Pencere camında buğulanan şarkı sustu.
çatıda koşturan rüzgar kapıyı tırmalıyor şimdi.
saçlarını aralıyor kız çocuğu; yağmur, sesiyle
gelsin diye yüzüne. sobanın hükmü yok.
parmaklarından kemiren ürperme şımaracak.
Susmanın en güzel haliyle çırpınıyor ağaçlar.
akşamın yas çiçeği dalların ucunda açıyor.
hayal olsun diye manzara, bir çırpıda eriyor renkler.
çirkin sesleriyle gökyüzünü çağırıyor teneke saçaklar.
okyanus kokusuyla iniyor yağmur, toprağa ve kedere.

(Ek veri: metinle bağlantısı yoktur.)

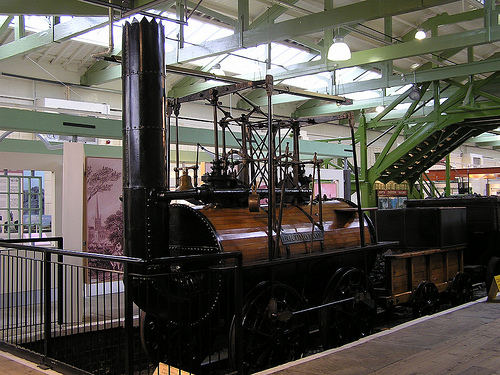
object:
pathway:
[243, 295, 500, 375]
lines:
[292, 351, 330, 364]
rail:
[0, 235, 147, 375]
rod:
[48, 260, 125, 275]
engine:
[319, 265, 380, 350]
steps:
[409, 148, 443, 157]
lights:
[326, 33, 352, 62]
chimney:
[120, 13, 174, 257]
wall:
[0, 74, 500, 246]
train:
[121, 183, 500, 373]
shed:
[164, 72, 363, 211]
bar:
[78, 0, 456, 87]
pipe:
[120, 15, 171, 279]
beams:
[168, 22, 500, 103]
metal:
[122, 181, 165, 224]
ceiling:
[150, 0, 500, 78]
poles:
[43, 251, 52, 356]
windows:
[178, 0, 242, 53]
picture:
[87, 164, 125, 283]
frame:
[81, 155, 123, 284]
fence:
[217, 113, 302, 191]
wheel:
[227, 278, 313, 375]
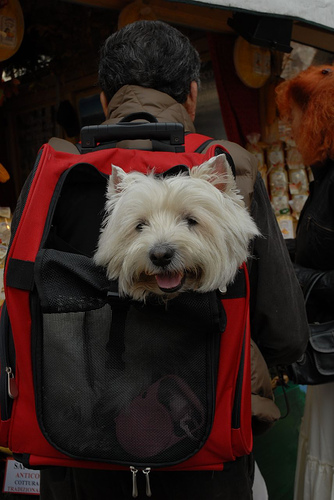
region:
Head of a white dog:
[98, 154, 259, 297]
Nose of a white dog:
[148, 242, 176, 267]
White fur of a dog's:
[152, 181, 183, 222]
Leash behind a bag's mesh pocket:
[112, 370, 206, 458]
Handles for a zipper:
[128, 464, 153, 497]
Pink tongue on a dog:
[153, 268, 183, 292]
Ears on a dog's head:
[108, 151, 235, 208]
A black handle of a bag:
[79, 118, 187, 151]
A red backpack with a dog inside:
[5, 124, 251, 470]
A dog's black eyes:
[134, 214, 198, 233]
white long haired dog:
[103, 151, 257, 297]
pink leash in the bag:
[110, 373, 203, 457]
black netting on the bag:
[36, 279, 213, 451]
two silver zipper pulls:
[127, 464, 151, 499]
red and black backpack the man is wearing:
[6, 126, 261, 471]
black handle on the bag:
[82, 121, 182, 150]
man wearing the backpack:
[19, 22, 303, 491]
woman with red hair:
[267, 61, 333, 498]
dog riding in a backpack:
[50, 159, 261, 357]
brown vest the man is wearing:
[44, 91, 282, 422]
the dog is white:
[108, 160, 255, 282]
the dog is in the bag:
[30, 165, 253, 450]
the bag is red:
[31, 150, 255, 473]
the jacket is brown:
[117, 86, 168, 111]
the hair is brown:
[289, 73, 327, 142]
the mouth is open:
[129, 247, 187, 296]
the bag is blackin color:
[307, 320, 331, 377]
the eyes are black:
[185, 217, 195, 223]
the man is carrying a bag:
[7, 16, 305, 498]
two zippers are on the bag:
[126, 459, 157, 490]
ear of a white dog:
[191, 150, 238, 189]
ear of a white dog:
[103, 161, 132, 199]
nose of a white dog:
[145, 239, 177, 270]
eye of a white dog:
[182, 211, 201, 233]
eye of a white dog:
[135, 219, 150, 236]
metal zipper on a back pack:
[141, 465, 151, 497]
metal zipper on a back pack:
[127, 461, 139, 498]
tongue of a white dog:
[150, 267, 184, 291]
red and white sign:
[1, 452, 41, 499]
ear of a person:
[185, 79, 199, 120]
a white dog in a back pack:
[60, 147, 258, 402]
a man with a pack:
[0, 14, 317, 493]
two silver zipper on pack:
[116, 463, 156, 498]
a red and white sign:
[1, 457, 47, 498]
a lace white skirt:
[282, 382, 331, 497]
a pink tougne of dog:
[149, 264, 189, 295]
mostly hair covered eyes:
[119, 208, 212, 235]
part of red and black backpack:
[0, 318, 245, 425]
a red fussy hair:
[271, 61, 333, 185]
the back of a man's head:
[87, 18, 205, 128]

Avluda unutulmuş kovaya bakıyor çocuk, sevincin
taşan kahkahasına. kalbinde yükselen boşluğu
söyleyecek sözcükleri yok henüz. zaman, iki uyku
arasındaki kördüğüm. dokunmayla sırlarını açan
bir dünya ve babasının saçlarındaki tütün kokusu…
Yüzünün huzuru akmış bir palyaço gelecek birazdan.
kapıyı çalışından tanıyacak onu çocuk ve inatçı
öksürüğünden. sırılsıklam bir gülümseme çıkaracak
cebinden adam, yağmura saklanmış göz yaşı ve şeker.
zamanın alkışını silecek çocuk palyaçonun kalbinden.
Korkunun ıslığıyla için için ürperecek düşler,
bahçede çırpınan korkuluk, palyaçoya benzeyecek.